Golden retrieval

Gilles Coronado et Fred Poulet

par Hugo Catherine le 28/05/2005

Note: 10.0    

Vingt-deux morceaux pour moins d'une heure de musique. Inutile de dire que les deux zigues privilégient le format court. Celui-ci pourrait être un simple prétexte en vue d'impulser une forme de moquerie corrosive du format pop-rock commercial établi. Mais Gilles Coronado et Fred Poulet vont plus loin : ils font du format court une transgression totale du songwriting.
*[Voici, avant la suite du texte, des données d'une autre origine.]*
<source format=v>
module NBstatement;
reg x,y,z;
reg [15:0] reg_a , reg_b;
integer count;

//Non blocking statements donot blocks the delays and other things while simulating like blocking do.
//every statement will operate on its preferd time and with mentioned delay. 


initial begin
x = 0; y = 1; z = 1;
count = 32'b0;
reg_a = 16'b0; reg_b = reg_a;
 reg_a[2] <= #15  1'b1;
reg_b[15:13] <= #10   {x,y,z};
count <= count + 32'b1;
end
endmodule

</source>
Tant le contenu - phrases de guitares brinquebalantes, textes surréalistes - que le contenant - titres de morceaux improbables - rendent hommage à un coq-à-l'âne d'élite. Les deux créateurs nous font tourner en bourrique. Lorsqu'ils entonnent leurs morceaux de l'absurde, nous pourrions presque croire à l'émergence de ritournelles thématiques. Pourtant, il faut sûrement davantage y voir l'expulsion d'un art poétique de ne rien dire.

Etres rationnels que nous sommes, nous nous accrochons au sens que nous voudrions voir et entendre. En effet, ces guitares noisy et ces voix surannées ne sont-elles pas l'expression d'une critique acerbe de nos sociétés d'information, de sur-information, de consommation, de sur-consommation ? Malheureusement pour notre quête de sens, le radicalisme absurde ici à l'*uvre est irréductible à une posture sociale ou une attitude engagée des deux musiciens. De fait, leur esprit ravageur est profondément dada.
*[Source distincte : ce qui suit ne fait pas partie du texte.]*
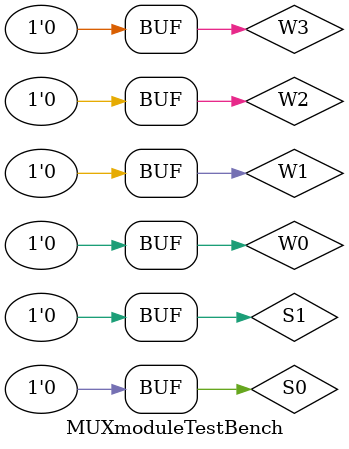
<source format=v>
`timescale 1ns / 1ps


module MUXmoduleTestBench;

	// Inputs
	reg W3;
	reg W2;
	reg W1;
	reg W0;
	reg S1;
	reg S0;

	// Outputs
	wire y;

	// Instantiate the Unit Under Test (UUT)
	MUXmodule uut (
		.W3(W3), 
		.W2(W2), 
		.W1(W1), 
		.W0(W0), 
		.S1(S1), 
		.S0(S0), 
		.y(y)
	);

	initial begin
		// Initialize Inputs
		W3 = 0;
		W2 = 0;
		W1 = 0;
		W0 = 0;
		S1 = 0;
		S0 = 0;

		// Wait 100 ns for global reset to finish
		#100;
        
		// Add stimulus here

	end
      
endmodule


</source>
Plus qu'un enchaînement de poèmes surréalistes aux sens biscornus, il s'agit de l'exposition musicale d'un langage dada obsessif. Ce langage est brouillé et bigarré, par amour du foutage de gueule. Les jeux de mots et les interactions incessantes entre les bandes sonores et vocales méritent bien mieux que notre propre intellectualisation ou socialisation. Au contraire, ces deux gars se foutent de notre tronche et voilà qui est bonnement génial. Leur romantisme est tronqué, leur pessimisme fumiste, leurs rêveries sont sans suite, leurs affirmations gratuites. Il s'agit de l'art de dire fuck sans le dire, (ou pas)* Marcel Duchamp veille et il se marre violemment.